In Phase 1, many Jews (and I'm thinking of Americans) start to feel guilty as the body count increases. "But Israel has a right to defend itself, doesn't it?" they say to their friends. In Phase 2, Jews start to feel less defensive and start to take the offense, calling bullshit bullshit every time they see it. This is because Jews understand that anti-semitism is alive and well in the world, including in the good old U. S. of A.

Look, when the USA invaded Iraq and killed probably more than 100,000 Iraqis, were there anti-Christian riots in the streets of Europe and the Arab countries? The US is, after all, a Christian country. No, the riots were anti-USA. But every time the Israel-Gaza War gets to Phase 2, the anti Jew riots start.

Do you want to talk about disproportionality? How about the fact that I have never heard about any demonstrations or riots,  and I have never seen a word on Facebook from those who weep bitterly over dead children in Gaza about the thousands and thousands of innocent Muslim civilians - women, men and children - being indiscriminantly killed by....Muslims, in places like Iraq, Afghanistan, Pakistan and others.

What is happening in Gaza is horrible, and very few Jews anywhere, including or especially in Israel, are dancing in the streets over the bodies of dead children. This just doesn't happen, except maybe for a very small minority of sick, crazy Jewish extremists. This is war, and war is neither a party nor pretty.  It is horrible, on all sides. And yes, it is, and has been for many years, horrible for children in Israel who have never known a time when normal wasn't having to run for shelter many times a day or week when the air raid sirens wail.

The behavior of Israel during war, and this is war, has to be considered differently than the behavior of Israel during peace (a relative term). I defend the right of ANY country to defend itself when attacked. And yes, I guess that means any country whether I consider it "good" or "bad." That's how the animal world works.

I have a different view of Israels behavior during more peaceful times. Israel has negotiated with Palestinians a number of times over the years trying to find a peace agreement. This has never been successful, and yes, the blame game goes both ways. The more moderate Palestinians have sat down with Israelis at these negotiations; the extremists like Hamas and Company want no part of it (and to be fair, the Israelis won't negotiate with terrorists anyway).

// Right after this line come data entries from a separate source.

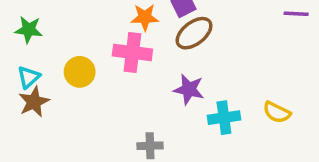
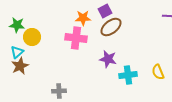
yellow circle: (80, 72) -> (32, 37), moved
yellow semicircle: (277, 112) -> (158, 72), turned 42
gray cross: (150, 146) -> (59, 91), moved

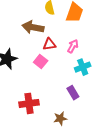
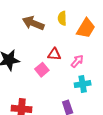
brown arrow: (33, 27) -> (33, 23), moved

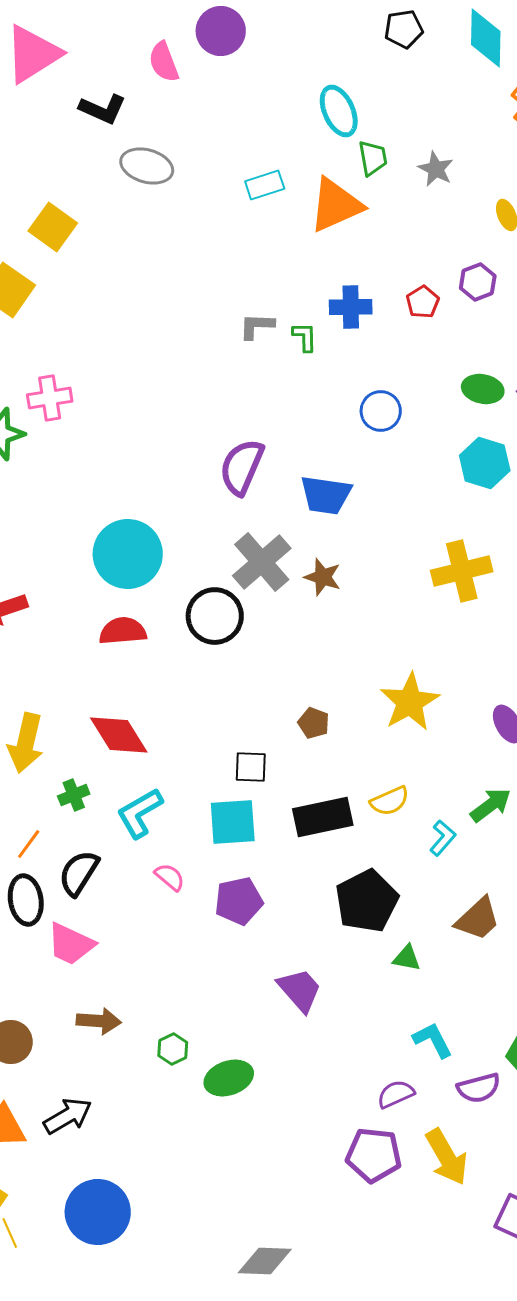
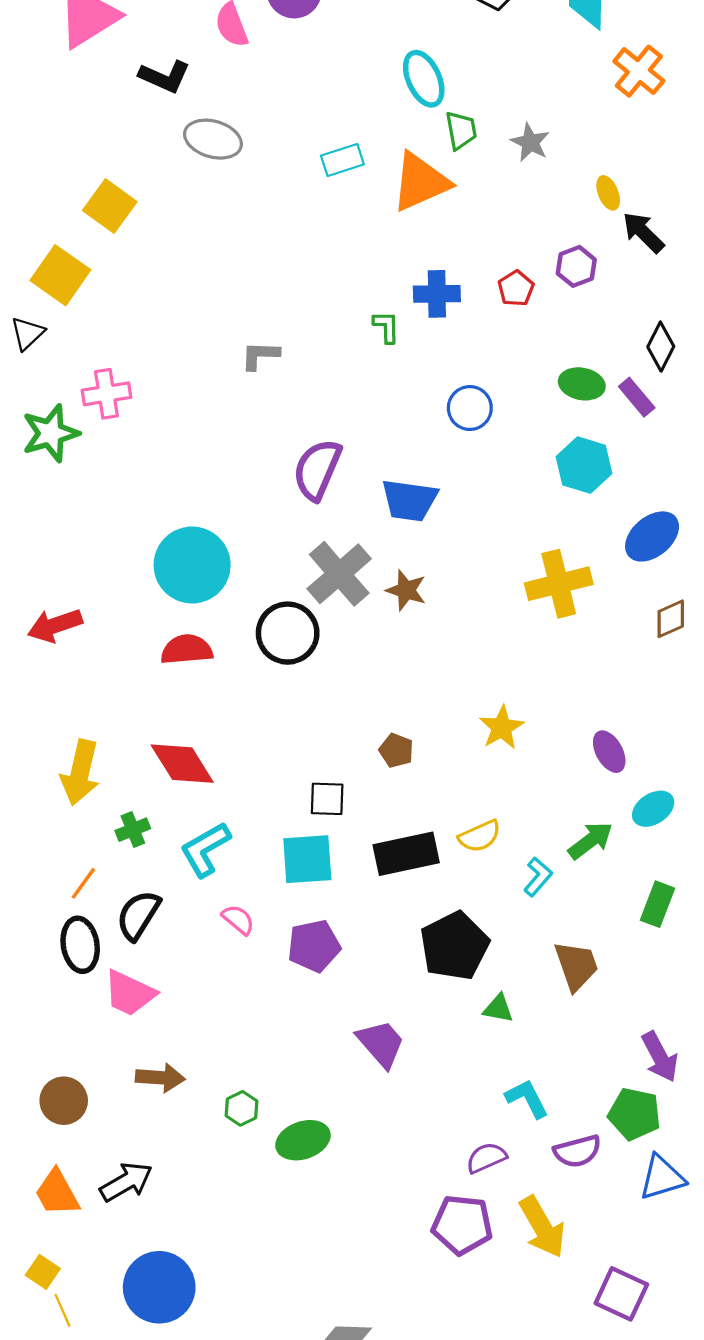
gray L-shape: (257, 326) -> (260, 355), moved
yellow star: (410, 702) -> (502, 727), size x0.7
brown trapezoid: (478, 919) -> (576, 966), turned -66

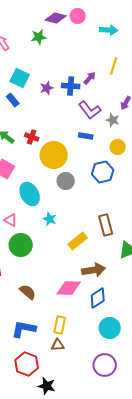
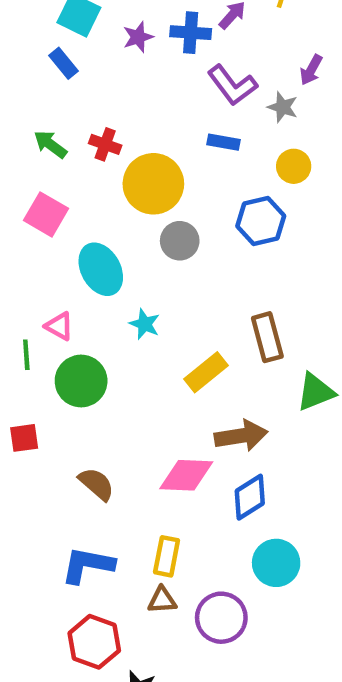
purple circle: (105, 365) -> (221, 618), moved

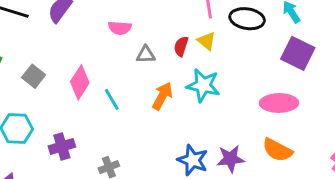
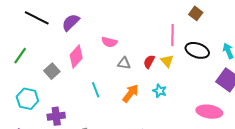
gray square: (34, 76) -> (52, 71), moved
pink diamond: (80, 82) -> (76, 57), moved
cyan star: (203, 85) -> (160, 91), size x0.6

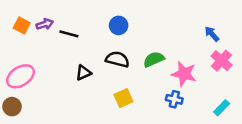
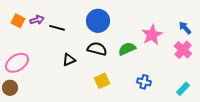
blue circle: (119, 25) -> (98, 21), size x1.5
blue arrow: (212, 34) -> (185, 28), moved
pink star: (184, 74) -> (152, 35), moved, turned 30

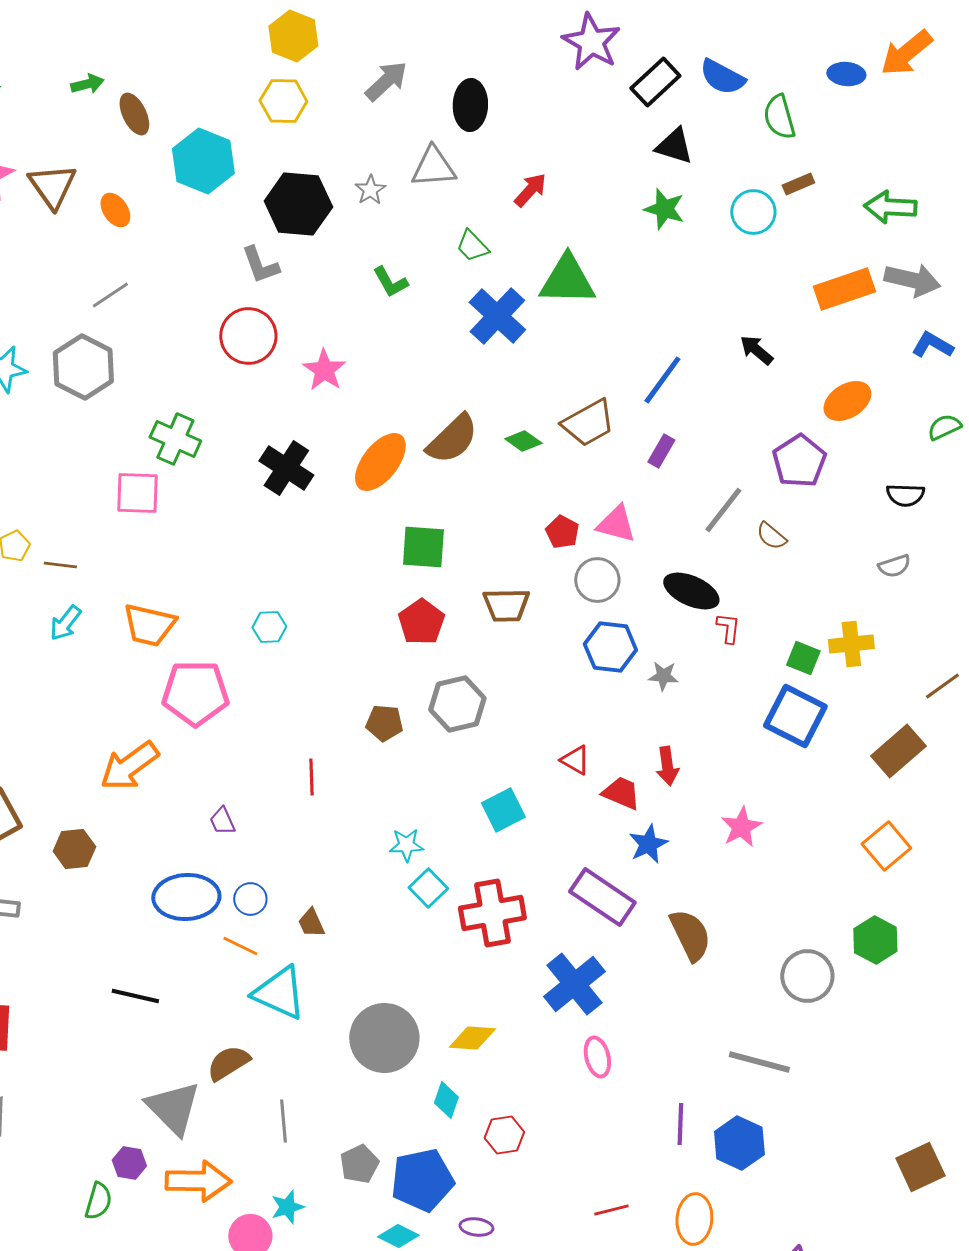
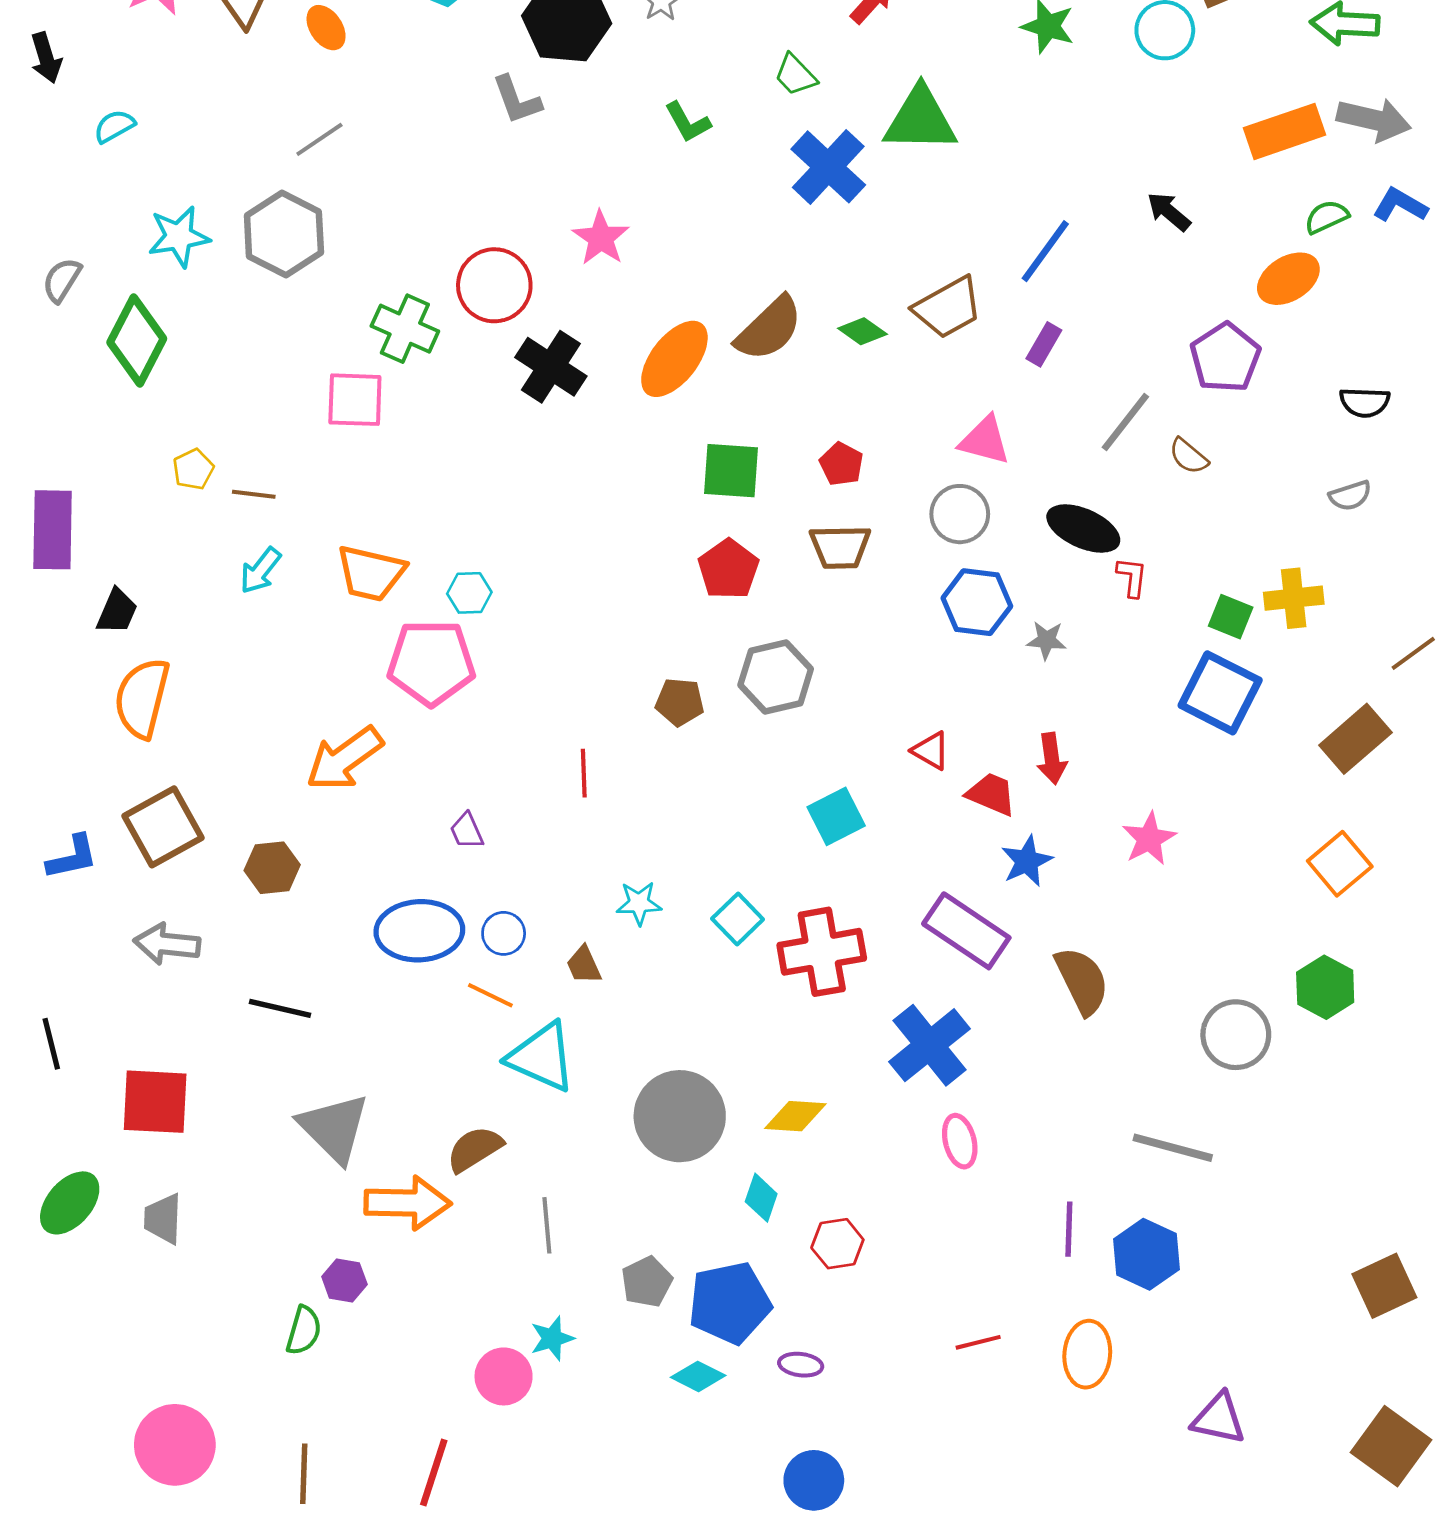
red circle: (248, 336) -> (494, 285), moved
green semicircle: (944, 427) -> (1327, 217), moved
red pentagon: (562, 532) -> (841, 464), moved
cyan hexagon: (269, 627) -> (469, 593), moved
cyan star: (406, 845) -> (639, 903), moved
black line: (135, 996) -> (280, 1008), moved
gray triangle: (173, 1108) -> (334, 1128), moved
orange arrow: (198, 1181) -> (408, 1203), moved

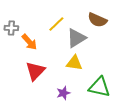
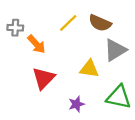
brown semicircle: (97, 20) -> (100, 23), moved
gray triangle: (76, 38) -> (115, 50), moved

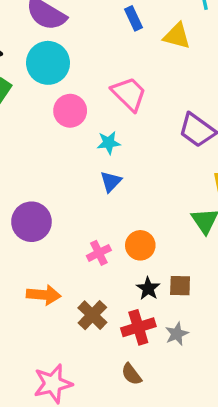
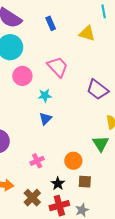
blue rectangle: (134, 18) -> (51, 23), moved
orange circle: (140, 245) -> (73, 161), moved
black star: (148, 288) -> (58, 184), moved

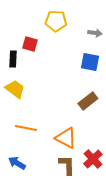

I remain very critical of Israel during the more peaceful interludes of the war. While I don't expect Hamas and Company to change their mission of destroying Israel, killing all the Jews, and installing an Islamic Caliphate across all of Israel-Palestine, I do expect Israel to be capable of changing their tactics. Instead of fighting Hamas and Company every day at a low level, and every few years in an outright huge battle, they should instead use diplomacy and politics to work with the moderate Palestinians to marginalize Hamas and Company and get Hamas out of power in Gaza. Instead, what I have seen is Israel purposefully blow off or sabotage these opportunities, while continuing to do the things that fan the flames of Palestinian resentment, namely settlement building, check points, mass incarcerations, racism towards Israeli Arabs, and other institutionalized actions.

Is there a hope for peace in Israel and the Palestinian Territories? I don't think so, unless there is a radical paradigm shift in Israeli politics, and the chance of this is greatly diminished with every major outbreak of the Israel-Gaza War. A paradigm shift on the Palestinian side would also go a great way towards making peace, but I think this is even less likely. The outlook is grim. Fewer Israelis and Palestinians know each other than was the case a decade ago, and this also dehumanizes attitudes on both sides.

I don't have the right to tell the government of Israel what to do; I'm not an Israeli citizen. Although I have a connection to Israel, I don't consider it my country. There are very smart Palestinians and Israelis, and if both sides wanted to make peace, had the will to do so, and most importantly had the leadership to do so, it could happen.